This amount equals 1 gallon of water per person per day. I can’t even begin to tell you how much water that isn’t. Think about it like this:
· Personally I drink 12 cups a day. A gallon is 16 cups. That leaves me with 4 cups or one quart to brush my teeth with 3 different times, wash my face once in the morning and once at night. To cook whatever food I eat and not only that but wash dishes too. That doesn’t include washing any clothing or taking even a spit bath. One gallon isn’t hardly any water at all.
· We found that it takes about one gallon of water to do dishes for 6-10 people and about ½ gallon to rinse. This dish washing is vital to not get diarrhea. You could use paper plates. That would be about 1000 plates per person per year. Oh and cups too, along with the plastic wear.
· To brush teeth each person got a cup of water.
· We mopped the floor with the left over rinse water from the dishes. We flushed the toilet with leftover water from washing dishes and clothes. There was no water wasted!
· To wash clothes we only did a small load of socks and undies, a couple of shirts and a pair of jeans. We used 2 gallons of water and that was skimpy.
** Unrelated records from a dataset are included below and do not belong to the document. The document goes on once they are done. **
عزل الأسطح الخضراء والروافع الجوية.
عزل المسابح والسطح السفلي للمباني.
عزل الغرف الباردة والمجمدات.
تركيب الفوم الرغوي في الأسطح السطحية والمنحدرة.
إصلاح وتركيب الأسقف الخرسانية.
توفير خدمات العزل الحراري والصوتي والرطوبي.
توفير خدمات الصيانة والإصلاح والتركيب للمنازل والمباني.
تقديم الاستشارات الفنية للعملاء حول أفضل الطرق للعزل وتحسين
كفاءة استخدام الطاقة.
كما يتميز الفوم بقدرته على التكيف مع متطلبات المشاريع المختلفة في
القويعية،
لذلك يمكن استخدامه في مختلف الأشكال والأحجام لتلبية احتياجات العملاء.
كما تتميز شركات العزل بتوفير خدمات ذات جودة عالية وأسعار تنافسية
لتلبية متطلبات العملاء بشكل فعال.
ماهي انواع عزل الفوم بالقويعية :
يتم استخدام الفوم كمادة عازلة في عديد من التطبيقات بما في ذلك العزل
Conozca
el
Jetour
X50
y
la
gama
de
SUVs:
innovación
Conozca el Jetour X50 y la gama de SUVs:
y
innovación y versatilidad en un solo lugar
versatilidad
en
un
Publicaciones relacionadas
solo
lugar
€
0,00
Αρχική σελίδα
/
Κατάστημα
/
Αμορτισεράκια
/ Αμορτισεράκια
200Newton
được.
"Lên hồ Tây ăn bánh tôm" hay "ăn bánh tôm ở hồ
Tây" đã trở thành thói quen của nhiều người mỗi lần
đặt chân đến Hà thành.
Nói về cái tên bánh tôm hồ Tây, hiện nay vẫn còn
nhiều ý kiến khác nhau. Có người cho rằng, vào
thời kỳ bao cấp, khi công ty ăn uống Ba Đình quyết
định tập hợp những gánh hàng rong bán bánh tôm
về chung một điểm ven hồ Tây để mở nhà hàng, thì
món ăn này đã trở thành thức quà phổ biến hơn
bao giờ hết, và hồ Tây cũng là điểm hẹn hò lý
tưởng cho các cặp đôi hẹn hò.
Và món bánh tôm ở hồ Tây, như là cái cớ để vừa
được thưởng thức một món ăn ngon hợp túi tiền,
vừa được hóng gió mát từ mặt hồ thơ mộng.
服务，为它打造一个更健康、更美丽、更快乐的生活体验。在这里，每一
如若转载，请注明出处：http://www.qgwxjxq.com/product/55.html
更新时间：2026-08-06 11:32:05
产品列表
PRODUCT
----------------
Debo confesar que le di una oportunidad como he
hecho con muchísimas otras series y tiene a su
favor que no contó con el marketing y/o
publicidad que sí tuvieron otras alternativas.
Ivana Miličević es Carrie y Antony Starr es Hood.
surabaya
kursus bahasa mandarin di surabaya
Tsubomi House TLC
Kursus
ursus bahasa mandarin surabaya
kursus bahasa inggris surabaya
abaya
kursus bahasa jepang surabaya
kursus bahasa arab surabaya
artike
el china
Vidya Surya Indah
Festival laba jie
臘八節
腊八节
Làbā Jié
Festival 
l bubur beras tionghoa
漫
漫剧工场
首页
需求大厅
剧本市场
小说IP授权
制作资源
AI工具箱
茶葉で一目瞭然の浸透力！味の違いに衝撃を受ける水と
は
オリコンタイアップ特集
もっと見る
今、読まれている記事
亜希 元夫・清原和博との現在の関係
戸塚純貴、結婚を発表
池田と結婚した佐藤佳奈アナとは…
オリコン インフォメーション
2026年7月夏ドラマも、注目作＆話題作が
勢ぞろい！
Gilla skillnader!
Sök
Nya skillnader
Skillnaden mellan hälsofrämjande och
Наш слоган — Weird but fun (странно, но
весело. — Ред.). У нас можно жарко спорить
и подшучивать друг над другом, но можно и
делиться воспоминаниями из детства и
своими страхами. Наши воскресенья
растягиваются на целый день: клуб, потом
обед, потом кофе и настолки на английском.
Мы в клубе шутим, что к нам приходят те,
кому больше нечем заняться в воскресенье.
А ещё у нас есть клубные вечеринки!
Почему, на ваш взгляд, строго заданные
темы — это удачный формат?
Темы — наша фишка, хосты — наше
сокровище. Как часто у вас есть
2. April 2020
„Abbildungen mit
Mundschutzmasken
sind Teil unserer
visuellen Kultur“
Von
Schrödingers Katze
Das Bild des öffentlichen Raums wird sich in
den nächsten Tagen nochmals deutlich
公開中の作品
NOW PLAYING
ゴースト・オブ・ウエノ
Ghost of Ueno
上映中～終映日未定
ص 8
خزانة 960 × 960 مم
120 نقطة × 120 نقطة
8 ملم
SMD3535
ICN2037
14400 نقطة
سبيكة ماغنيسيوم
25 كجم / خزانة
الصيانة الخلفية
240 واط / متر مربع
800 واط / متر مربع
· To wash faces and bodies, we each used 2 cups of water warmed. (We were sure happy when we could all shower again.)
· We also used water in food preparations such as cooking rice, adding water to soup, washing potatoes, etc.
I think you can see from this minimum usage we were still went over our 1 gallon per day per person.
How did you heat the water?
This was difficult. As soon as the water was heated it was used up. We used fireplaces and cook stoves, galvanized buckets were invaluable for this. Also heavy pans are a must to withstand the high heat of open flame. We also felt we needed to find something to suspend a pot rather that having it right in the fire.
Was your stored water ok to drink?
It was, but we trade it out every 6 months. Some was a little flat, but we just shook it. She water storage article for more on this.
How did you wash clothes?
To do the smaller lighter fabric we used a toilet plunger like an agitator in a washing machine and it worked quite well. For jeans and heavy fabrics you would have to have a washboard. Laundry soap is really hard on hands. You need some kind of gloves or lots of lotion.
What are the things you need to purchase?
Toilet plunger for laundry
More hot pads.
Big container to hold water if it had to be brought from long distance
Some type of wagon to put that barrel or container in to transport it.
One thing we learned is how valuable water is, literally not one drop was wasted.Independent of one another all evaluation forms said each family wanted to store much more than recommended.